Venerdì 26 dicembre. Gaza. Fine della tregua. Il cielo s’illumina di comete di morte. I razzi Qassam squarciano il blu oltre le nuvole portando, con le loro punte rosse come le frecce velenose dei tempi che furono, l’immensa tragedia della fine della vita. A decine partono dai campi di comando di Hamas, rapidi sibili di dolori annunciati. L’evidente dilettantismo dell’esercito palestinese sta per mietere altre vittime “amiche”. Uno dei razzi, indirizzato verso gli insediamenti israeliani a ridosso del confine con la “striscia”, cade troppo presto e centra in pieno una baracca dove vivono due bambine palestinesi. Boom e click. Si spengono in un istante le loro vite, i loro sorrisi ed i loro giochi innocenti. Andate, per sempre, a riempire quel cielo dove un Dio, in nome del quale qui si sparge sangue da decine di anni, dovrà pur esistere, vedere, giudicare. Altre piccole martiri di una guerra non scelta, altre vite spezzate nei bui “territori occupati”.
L’inadeguatezza di Hamas appare ogni giorno più evidente. Pochi uomini, scarse armi, preparazione quasi esclusivamente autodidatta. Oltre il muro, invece, il più addestrato esercito del mondo con alle spalle i migliori servizi segreti e, se ciò già non fosse ampiamente sufficiente a garantirgli il netto predominio nel conflitto, con il “parafulmine” Stati Uniti d’America, la loro influenza, la loro forza d’urto sul mondo. Oramai per gli abitanti di Gaza questa terra è divenuta una prigione a cielo aperto. Qui si nasce, si cresce e, purtroppo troppo spesso, si muore, agli “arresti domiciliari”. Chiusi, confinati all’inferno, in balia degli umori del nemico.
L’immobilità dell’Unione Europea, nell’eterna attesa di direttive da seguire da parte di Washington, lascia libero arbitrio a Tel Aviv su ogni decisione riguardante la “striscia”. Oggi niente acqua, per una settimana niente medicine, forse, poi… chissà. Quindi, abbandonati al proprio destino, qui ci si arrangia come si può. Si scavano tunnel verso l’Egitto, paese sempre in bilico tra appoggiare la Palestinian Authority e il compromesso diplomatico con Israele. Si cerca sostegno dall’Iran, da Hezbollah in Libano. Si spera nell’aiuto delle onlus umanitarie, si aspettano i camion carichi di cibo e medicinali salva-vita come una grazia. E intanto si muore. Di stenti, di fame, di bombe nemiche ed amiche.
Dalla fine del controllo politico e militare sulla Palestina del presidente Abu Mazen ad oggi solo una cosa può essere affermata con certezza: una guerra dove da una parte si tirano sassi e qualche razzo e dall’altra missili e bombe non ha più senso di esistere. Dovrebbe essere sospesa d’ufficio per manifesta superiorità.
È vero, spesso, i palestinesi ricorrono ai kamikaze ma questo non li porterà certo alla vittoria. Resistere, solo per esistere un altro po’, è tanto doloroso quanto, alla distanza, inutile. Salvo impensabili colpi di scena infatti, Israele prima o poi avrà la meglio. Una cosa però è da mettere in conto: anche tra decine e decine di anni nascerà qualcuno che guardando una foto di un uomo o di una donna morti in questo assurdo conflitto, sentirà un fuoco dentro e quel fuoco lo spingerà a combattere, a riorganizzare l’offensiva contro l’invasore.
Piccoli o grandi focolai nasceranno sempre e sempre porteranno morte e dolore.
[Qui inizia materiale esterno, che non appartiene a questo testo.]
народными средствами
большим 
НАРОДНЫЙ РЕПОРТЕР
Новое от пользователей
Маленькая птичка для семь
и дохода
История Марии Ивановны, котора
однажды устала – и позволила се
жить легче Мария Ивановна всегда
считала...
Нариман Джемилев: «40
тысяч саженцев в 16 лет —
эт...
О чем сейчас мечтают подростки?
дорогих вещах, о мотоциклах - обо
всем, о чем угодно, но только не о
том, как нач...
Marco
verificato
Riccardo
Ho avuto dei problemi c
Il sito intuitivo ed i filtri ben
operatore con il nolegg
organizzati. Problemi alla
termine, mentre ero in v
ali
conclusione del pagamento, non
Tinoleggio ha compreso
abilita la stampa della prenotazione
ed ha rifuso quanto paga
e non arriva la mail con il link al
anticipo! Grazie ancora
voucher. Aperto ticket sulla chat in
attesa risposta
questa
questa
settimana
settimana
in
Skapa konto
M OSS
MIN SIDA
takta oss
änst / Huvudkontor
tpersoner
I secoli passati, le tante guerre che la nostra vecchia terra ha avuto il dispiacere di vedere e di patire, ci hanno insegnato che la storia la scrivono i vincitori ma, prima che l’evento decisivo accada, per non alimentare altro odio ed altra guerra, sarebbe doveroso che le potenze mondiali si riunissero intorno ad un tavolo ed analizzassero l’intera questione medio-orientale partendo dall’inizio.
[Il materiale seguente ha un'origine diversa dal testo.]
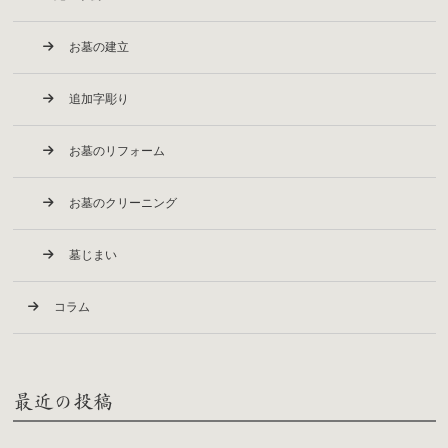
お墓の建立
追加字彫り
お墓のリフォーム
お墓のクリーニング
墓じまい
コラム
最近の投稿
Dalle enormi responsabilità dell’Onu, che terminata la seconda guerra mondiale stabilì, con la risoluzione numero 181 che di risolutivo non ebbe nulla, di destinare terre già occupate alla creazione del nuovo Stato d’Israele innescando un conflitto tra indigeni e nuovi venuti che ha provocato ed ancora provoca migliaia di vittime. Sarebbe doveroso analizzare come ciò abbia minato gli equilibri politici e sociali preesistenti di quelle zone e con effetto-domino del mondo intero. Sarebbe moralmente giusto ammettere e, per una volta, non omettere.